[Page text — start]
# Rooftop Area of Refuge



## Francis Vineyard (Sep 8, 2017)

Reference 2012 or 2015 IBC, 2A or High Rise Timber, R-1

Question would the occupiable roof of a sprinklered building qualify as an area of refuge?

Example:
Two (2) means of egress from the tallest roof of 3 levels; a proposed enclosed stairs (and elevator) provides one (1) exit/entrance to the roof. However the 2nd means of egress is a set of exterior stairs to the adjacent lower roof, then travel across to the next set of stairs to the lowest roof to reach the other exit/entrance enclosed stairs.


----------



## steveray (Sep 8, 2017)

I would say no, as I think it "always" has to be rated or separated....but I would have to look. Sounds like you have one but do you need 2? New building?


----------



## mtlogcabin (Sep 8, 2017)

I do not think so either

1007.6.2 Separation.
Each area of refuge shall be separated from the remainder of the story by a smoke barrier complying with Section 709 or a horizontal exit complying with Section 1025. Each area of refuge shall be designed to minimize the intrusion of smoke.

Might qualify for
1007.7 Exterior area for assisted rescue.
Exterior areas for assisted rescue shall be accessed by an accessible route from the area served. Exterior areas for assisted rescue shall be permitted in accordance with Section 1007.7.1 or 1007.7.2.


----------



## steveray (Sep 8, 2017)

But usually the EAAR needs to be fire separated as well....1hr me thinks

Although technically it says walls not roofs.....

1007.7.4 Separation. Exterior walls separating the exterior
area of assisted rescue from the interior of the building shall
have a minimum fire-resistance rating of 1 hour, rated for
exposure to fire from the inside.


----------



## Francis Vineyard (Sep 8, 2017)

steveray said:


> . . . Although technically it says walls not roofs.....1007.7.4 Separation.
[Page text — finish]
__Your objective__:
In the thread on rooftop areas of refuge, rewrite the paragraph that begins "Two (2) means of egress" as a short list that keeps its main facts. The lines that come next are separate material and not part of the thread.
[Data — start]
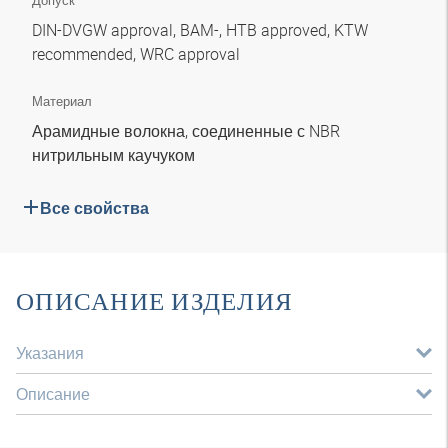
Допуск
DIN-DVGW approval, BAM-, HTB approved, KTW
recommended, WRC approval
Материал
Арамидные волокна, соединенные с NBR
нитрильным каучуком
Все свойства
ОПИСАНИЕ ИЗДЕЛИЯ
Указания
Описание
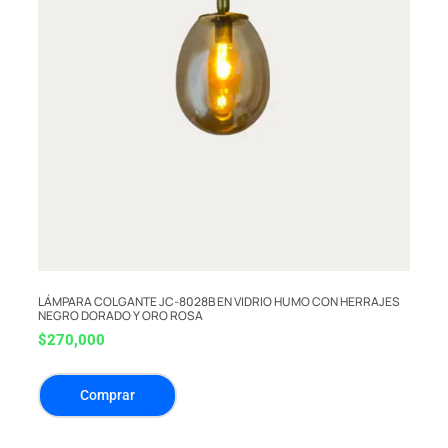
LÁMPARA COLGANTE JC-8028B EN VIDRIO HUMO CON HERRAJES
NEGRO DORADO Y ORO ROSA
$
270,000
Comprar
[Data — finish]
__Exercise response__:
- The tallest of three roof levels has two means of egress.
- First: a proposed enclosed stair (and elevator) gives one exit/entrance to the roof.
- Second: exterior stairs lead down to the adjacent lower roof. From there, occupants cross to the next set of stairs and go down to the lowest roof, which reaches the other enclosed stair exit/entrance.